| Material to process |
..........

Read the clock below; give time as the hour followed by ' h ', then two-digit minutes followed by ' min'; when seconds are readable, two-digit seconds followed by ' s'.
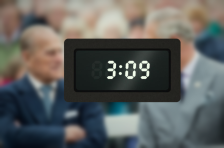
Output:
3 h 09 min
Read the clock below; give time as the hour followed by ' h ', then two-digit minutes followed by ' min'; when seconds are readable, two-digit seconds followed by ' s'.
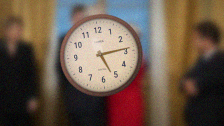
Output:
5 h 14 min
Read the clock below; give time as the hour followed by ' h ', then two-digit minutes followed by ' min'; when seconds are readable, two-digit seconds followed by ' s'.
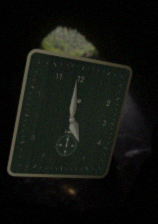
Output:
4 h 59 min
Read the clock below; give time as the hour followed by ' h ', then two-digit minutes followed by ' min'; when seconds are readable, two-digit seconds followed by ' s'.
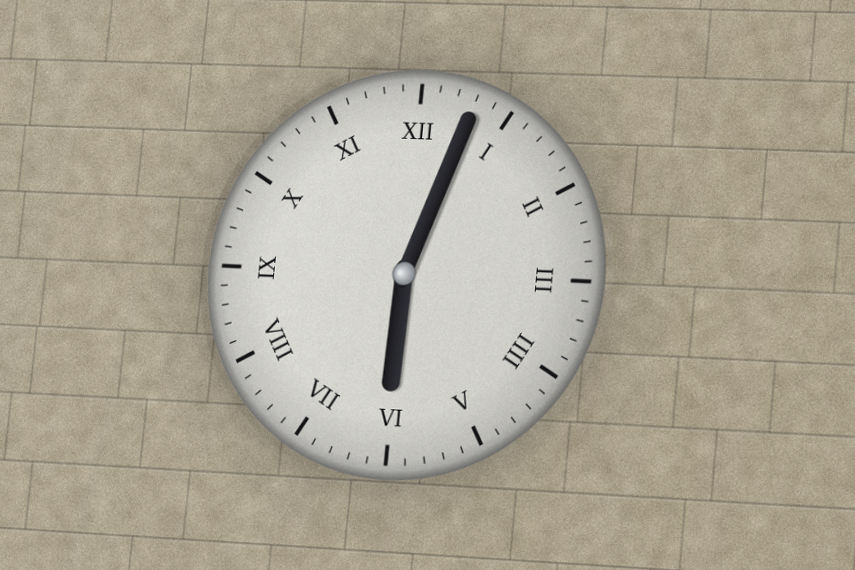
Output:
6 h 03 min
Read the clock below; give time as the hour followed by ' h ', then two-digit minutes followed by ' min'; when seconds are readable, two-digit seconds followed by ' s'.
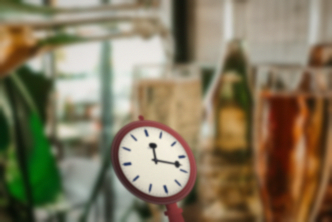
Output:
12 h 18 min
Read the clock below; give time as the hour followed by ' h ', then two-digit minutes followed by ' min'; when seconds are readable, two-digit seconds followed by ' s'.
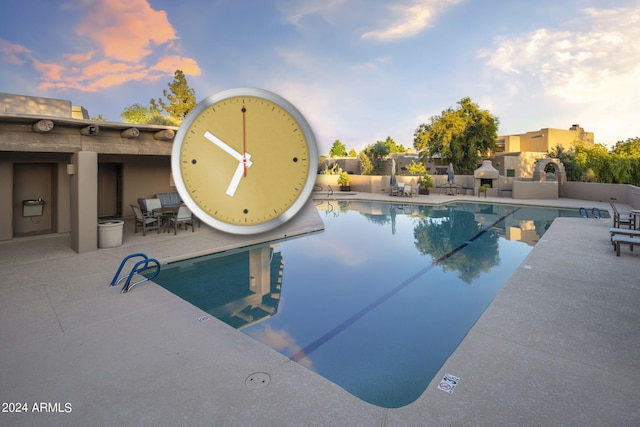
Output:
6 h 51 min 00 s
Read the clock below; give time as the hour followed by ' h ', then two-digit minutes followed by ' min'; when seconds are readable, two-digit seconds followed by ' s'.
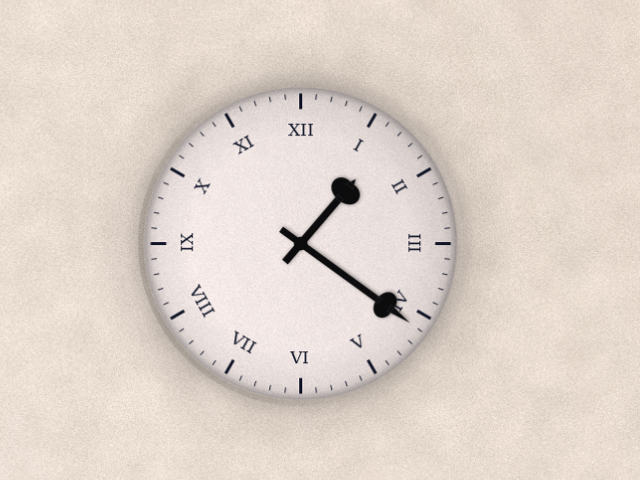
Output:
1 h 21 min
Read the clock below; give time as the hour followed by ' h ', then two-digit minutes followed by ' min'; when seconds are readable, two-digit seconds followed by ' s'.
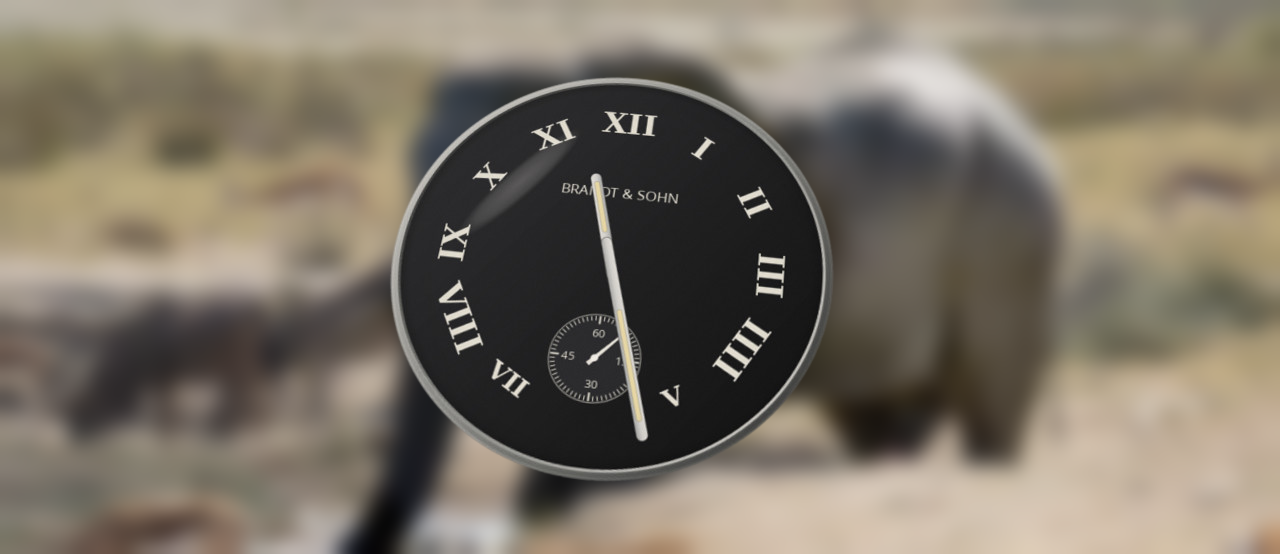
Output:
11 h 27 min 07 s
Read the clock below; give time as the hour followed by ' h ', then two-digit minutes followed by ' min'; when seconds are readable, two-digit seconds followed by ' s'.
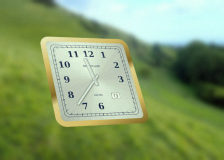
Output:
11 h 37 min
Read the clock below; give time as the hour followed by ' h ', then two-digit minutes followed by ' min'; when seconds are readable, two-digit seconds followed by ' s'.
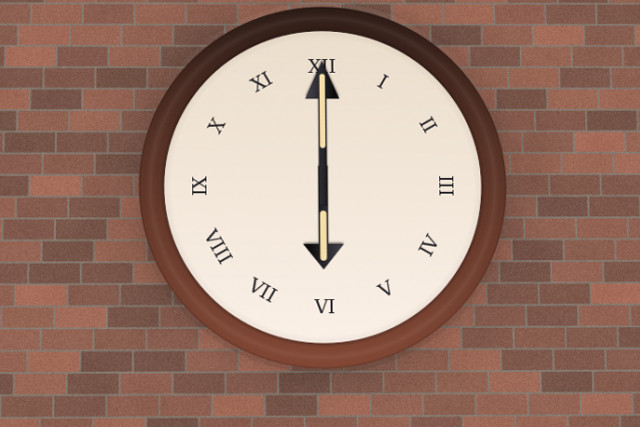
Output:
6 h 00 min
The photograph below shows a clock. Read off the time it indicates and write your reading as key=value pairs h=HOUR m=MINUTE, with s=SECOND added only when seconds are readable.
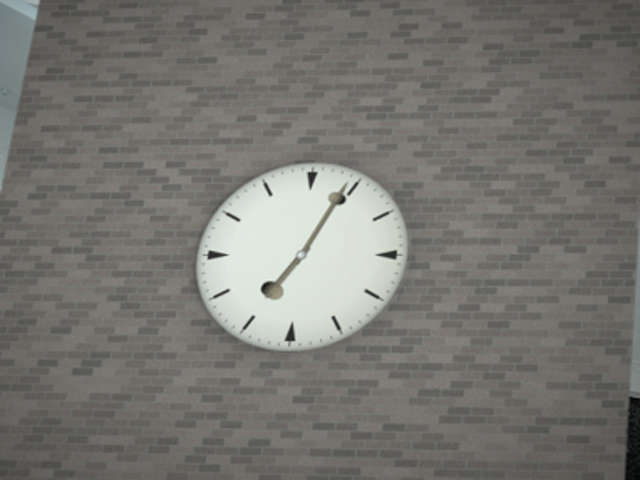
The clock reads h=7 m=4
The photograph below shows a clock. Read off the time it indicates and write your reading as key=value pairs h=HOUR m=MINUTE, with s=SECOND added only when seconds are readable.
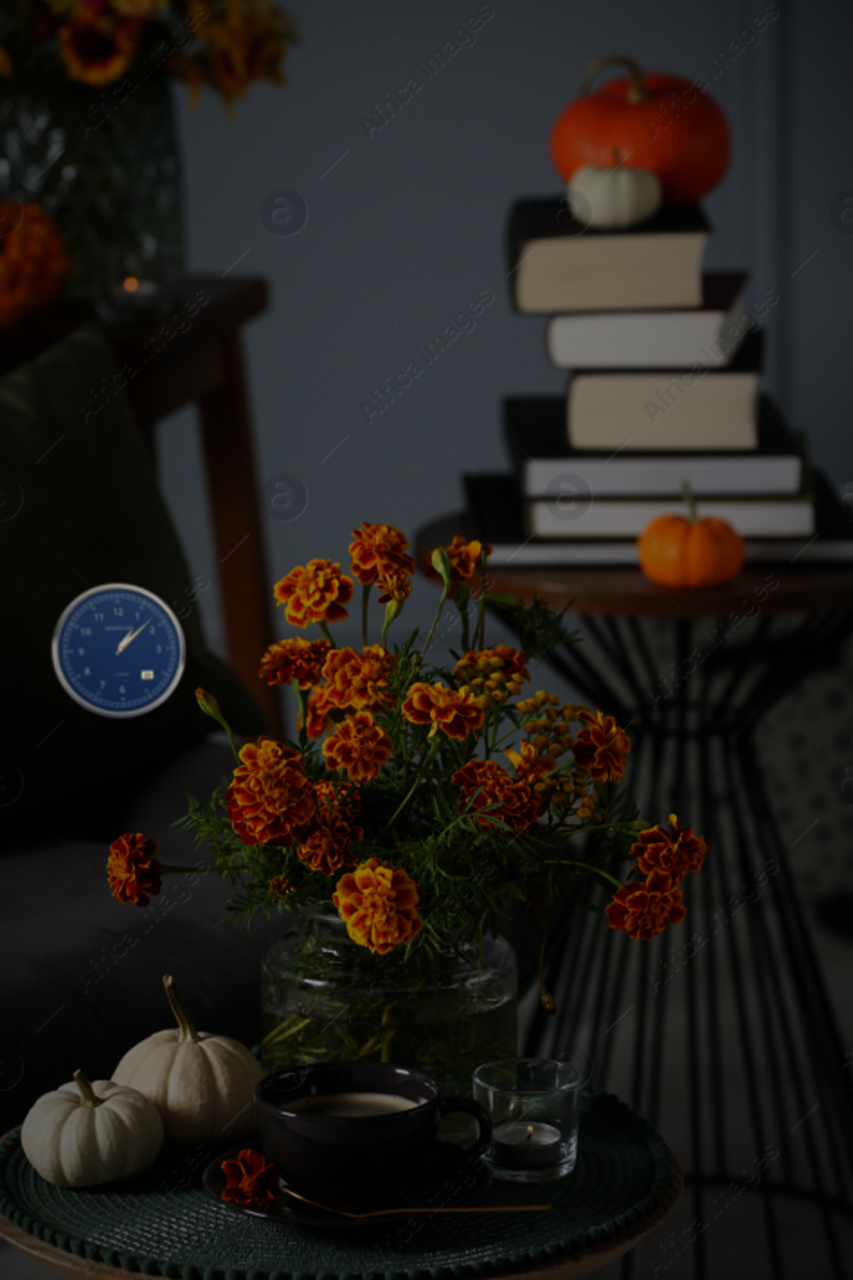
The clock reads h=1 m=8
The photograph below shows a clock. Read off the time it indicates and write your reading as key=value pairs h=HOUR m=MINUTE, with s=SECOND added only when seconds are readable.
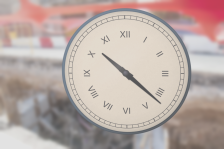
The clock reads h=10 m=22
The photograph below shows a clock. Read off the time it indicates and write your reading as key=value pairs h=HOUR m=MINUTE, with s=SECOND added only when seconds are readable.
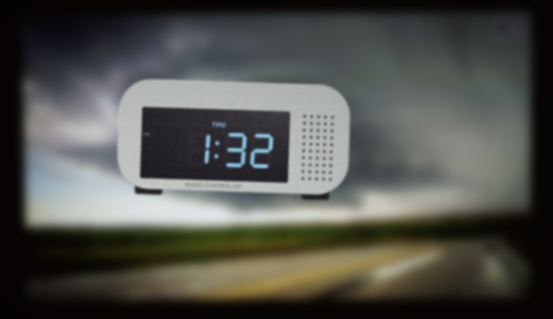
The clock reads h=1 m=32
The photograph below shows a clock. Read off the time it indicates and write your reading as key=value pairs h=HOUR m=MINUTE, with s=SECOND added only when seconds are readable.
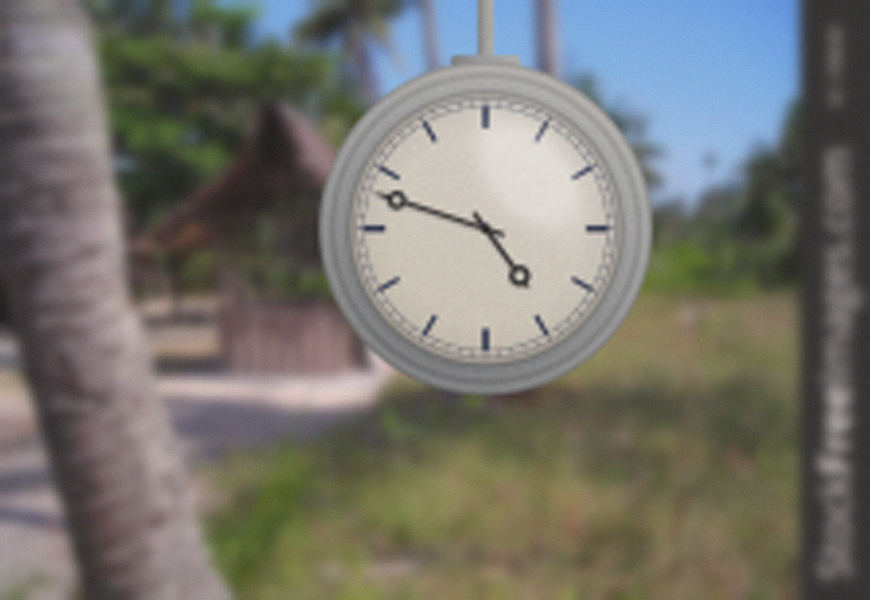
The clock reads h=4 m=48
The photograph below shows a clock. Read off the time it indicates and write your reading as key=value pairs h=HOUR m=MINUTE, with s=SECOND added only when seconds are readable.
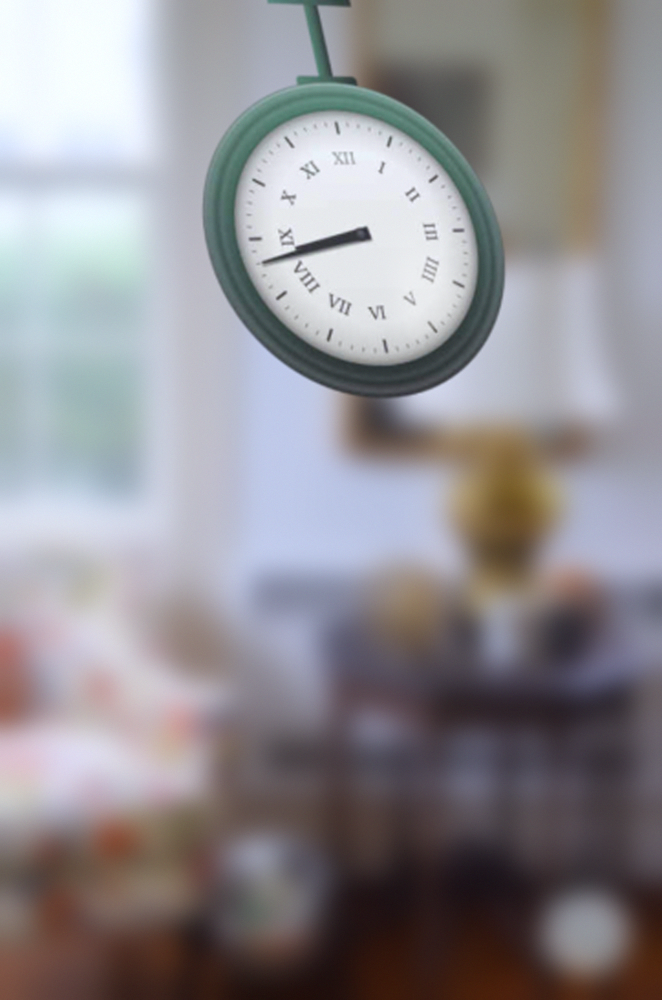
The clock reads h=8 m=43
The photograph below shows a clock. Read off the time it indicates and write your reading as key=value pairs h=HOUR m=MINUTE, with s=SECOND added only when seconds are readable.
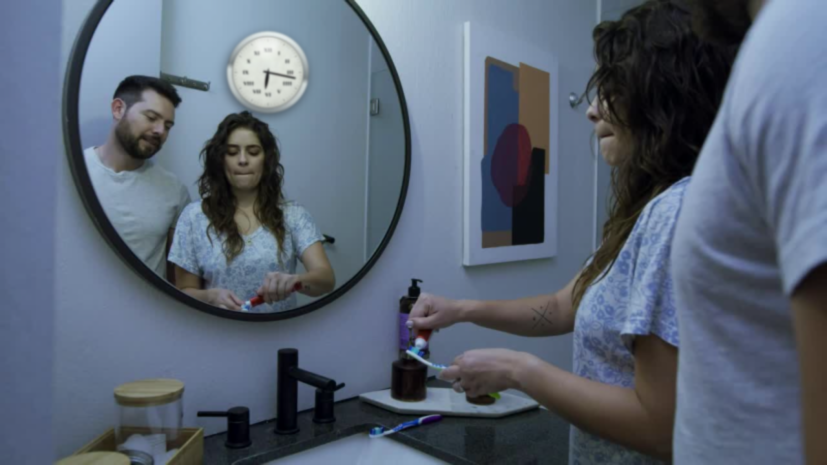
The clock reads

..........

| Requirements |
Rewrite all of the data above as a JSON list of strings, one string per line, leaving out blank lines and the bracketed picture lines.

| Written solution |
[
  "Read the clock below; give time as the hour followed by ' h ', then two-digit minutes followed by ' min'; when seconds are readable, two-digit seconds followed by ' s'.",
  "Output:",
  "3 h 09 min",
  "Read the clock below; give time as the hour followed by ' h ', then two-digit minutes followed by ' min'; when seconds are readable, two-digit seconds followed by ' s'.",
  "Output:",
  "5 h 14 min",
  "Read the clock below; give time as the hour followed by ' h ', then two-digit minutes followed by ' min'; when seconds are readable, two-digit seconds followed by ' s'.",
  "Output:",
  "4 h 59 min",
  "Read the clock below; give time as the hour followed by ' h ', then two-digit minutes followed by ' min'; when seconds are readable, two-digit seconds followed by ' s'.",
  "Output:",
  "6 h 03 min",
  "Read the clock below; give time as the hour followed by ' h ', then two-digit minutes followed by ' min'; when seconds are readable, two-digit seconds followed by ' s'.",
  "Output:",
  "12 h 18 min",
  "Read the clock below; give time as the hour followed by ' h ', then two-digit minutes followed by ' min'; when seconds are readable, two-digit seconds followed by ' s'.",
  "Output:",
  "6 h 51 min 00 s",
  "Read the clock below; give time as the hour followed by ' h ', then two-digit minutes followed by ' min'; when seconds are readable, two-digit seconds followed by ' s'.",
  "Output:",
  "1 h 21 min",
  "Read the clock below; give time as the hour followed by ' h ', then two-digit minutes followed by ' min'; when seconds are readable, two-digit seconds followed by ' s'.",
  "Output:",
  "11 h 27 min 07 s",
  "Read the clock below; give time as the hour followed by ' h ', then two-digit minutes followed by ' min'; when seconds are readable, two-digit seconds followed by ' s'.",
  "Output:",
  "11 h 37 min",
  "Read the clock below; give time as the hour followed by ' h ', then two-digit minutes followed by ' min'; when seconds are readable, two-digit seconds followed by ' s'.",
  "Output:",
  "6 h 00 min",
  "The photograph below shows a clock. Read off the time it indicates and write your reading as key=value pairs h=HOUR m=MINUTE, with s=SECOND added only when seconds are readable.",
  "The clock reads h=7 m=4",
  "The photograph below shows a clock. Read off the time it indicates and write your reading as key=value pairs h=HOUR m=MINUTE, with s=SECOND added only when seconds are readable.",
  "The clock reads h=1 m=8",
  "The photograph below shows a clock. Read off the time it indicates and write your reading as key=value pairs h=HOUR m=MINUTE, with s=SECOND added only when seconds are readable.",
  "The clock reads h=10 m=22",
  "The photograph below shows a clock. Read off the time it indicates and write your reading as key=value pairs h=HOUR m=MINUTE, with s=SECOND added only when seconds are readable.",
  "The clock reads h=1 m=32",
  "The photograph below shows a clock. Read off the time it indicates and write your reading as key=value pairs h=HOUR m=MINUTE, with s=SECOND added only when seconds are readable.",
  "The clock reads h=4 m=48",
  "The photograph below shows a clock. Read off the time it indicates and write your reading as key=value pairs h=HOUR m=MINUTE, with s=SECOND added only when seconds are readable.",
  "The clock reads h=8 m=43",
  "The photograph below shows a clock. Read off the time it indicates and write your reading as key=value pairs h=HOUR m=MINUTE, with s=SECOND added only when seconds are readable.",
  "The clock reads"
]